→ DOCUMENT PASSAGE:
---+---

Create a free Feed & Grain account to continue reading

Insights into feed and grain construction [Podcast]

Delve into the challenges of construction projects, uncovering vital pre-project considerations, common delays and expert strategies for success.

Steven Kilger 2 Headshot
Fg Podcast Alex Kerrigan 2

Host Steven Kilger, the managing editor of Feed & Grain Magazine and Alex Kerrigan, vice president – Project Development at Todd & Sergeant continue their discussion in the second part of a fascinating interview on starting construction projects. They explore common project delays and essential pre-project information for construction projects in the feed manufacturing and grain handling sectors. 

Podcast sponsored by Pneumat Systems.


Steven Kilger (0:00):  

Hi Everyone! My name is Steven Kilger, I’m the Managing Editor for Feed & Grain Magazine and the host of the Feed Grain Podcast. Thank you so much for joining me today as we dive deep into the issues affecting the Feed Manufacturing, Grain Handling and allied industries.

Kilger (0:14):      

Today’s episode is brought to you by The BinWhip from Pneumat Systems. The powerful Dual Impact BinWhip removes the toughest buildup and blockages in industrial storage silos – without hazardous silo entry. Learn more today at

Kilger (0:29):      

Today’s episode is the second of a two-parter with Todd & Sergeant’s Vice President – Project Development, Alex Kerrigan. We’re talking about what it’s like to start a construction project in the feed manufacturing and grain handling and processing industries and in this episode, we talk about common issues that delay projects, information that should be gathered before the project starts, and what the start of a project is like.

---+---

→ REQUIREMENT 1: In the feed and grain construction podcast text, what is Alex Kerrigan's job title?
→ REQUIREMENT 2: Continue the feed and grain construction podcast transcript from the point where it stops.

---+---

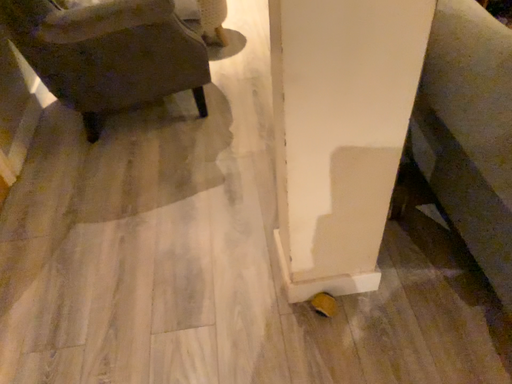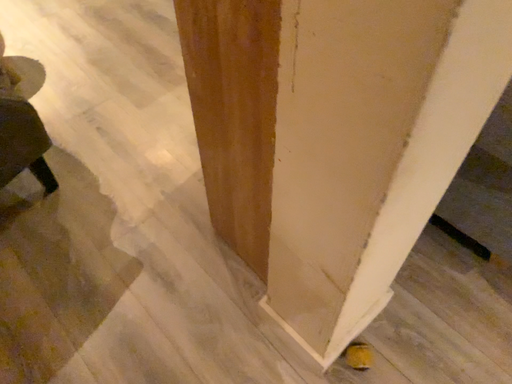
Question: Which way did the camera rotate in the video?

Choices:
 (A) rotated right
 (B) rotated left

Answer: (A)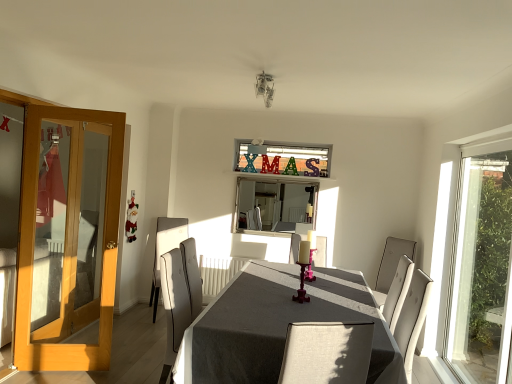
Identify the location of vacant area that is in front of pink glossy candle holder at center. (300, 307).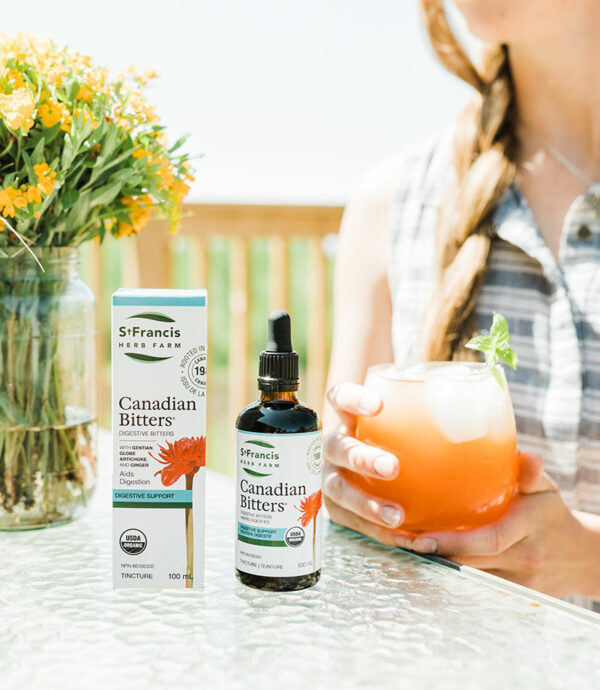
Where is `vase`? The width and height of the screenshot is (600, 690). vase is located at coordinates (86, 357).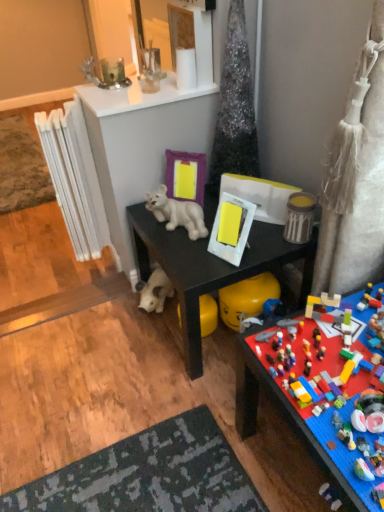
The image size is (384, 512). What are the coordinates of `vacant space that's between green glass candle at upper center, the 1th toy viewed from the top, and clear glass container at upper center, which is the 2th toy from top to bottom` in the screenshot? It's located at (133, 88).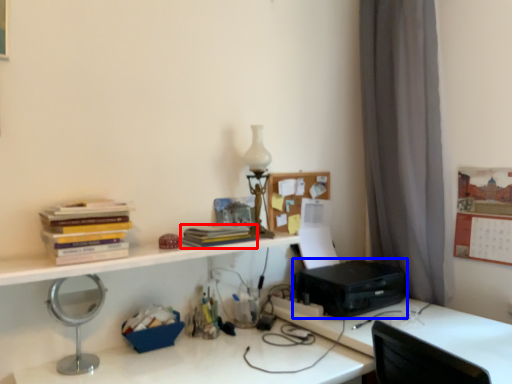
Question: Which point is further to the camera, paperback book (highlighted by a red box) or printer (highlighted by a blue box)?

Choices:
 (A) paperback book
 (B) printer

Answer: (B)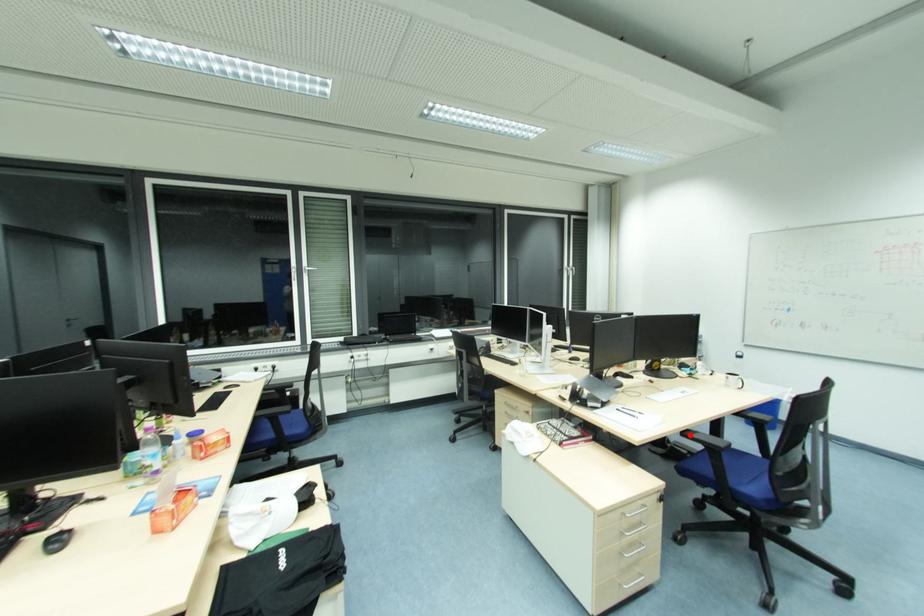
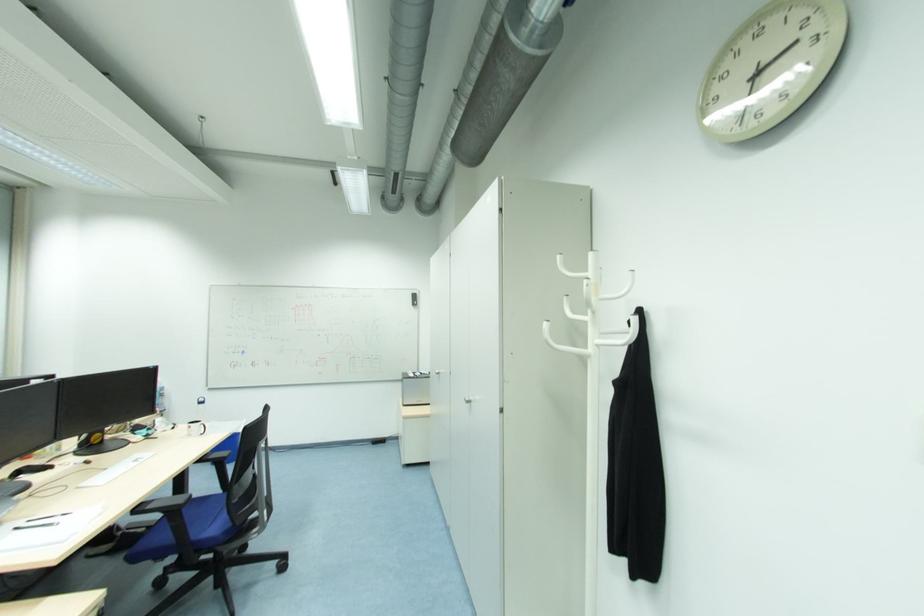
Question: I am providing you with two images of the same scene from different viewpoints. Image1 has a red point marked. In image2, the corresponding 3D location appears at what relative position? Reply with the corresponding letter.

Choices:
 (A) Closer
 (B) Farther

Answer: (A)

---+---

→ TASK RESPONSE 1: Vice President – Project Development at Todd & Sergeant.

→ TASK RESPONSE 2:
Kilger (0:52):      

I hope you enjoy the interview, if you want to help out with the podcast and are listening to this in a podcasting app please rate us and subscribe! If you’re listening online sign up for the Feed & Grain Newsletter Industry Watch to see the latest podcasts and stay up to date with all of the latest news from around the industry. Now, let's jump right in. One of the things I always thought was really interesting, and probably a reason to bring in a contractor like Todd & Sergeant early is you guys have access to other people who might have done the same thing. And then access to maybe getting people tours through those facilities and stuff like that. To kind of look at, you know what's best. And what's new out there? And what other people are building, which is really helpful. You'd be shocked at the amount of facility visits I go to and people like yep, that's the best thing we did, we toured another facility that was similar to what we wanted. So we can kind of understand what we liked about what they did, and what we might have to do for ourselves.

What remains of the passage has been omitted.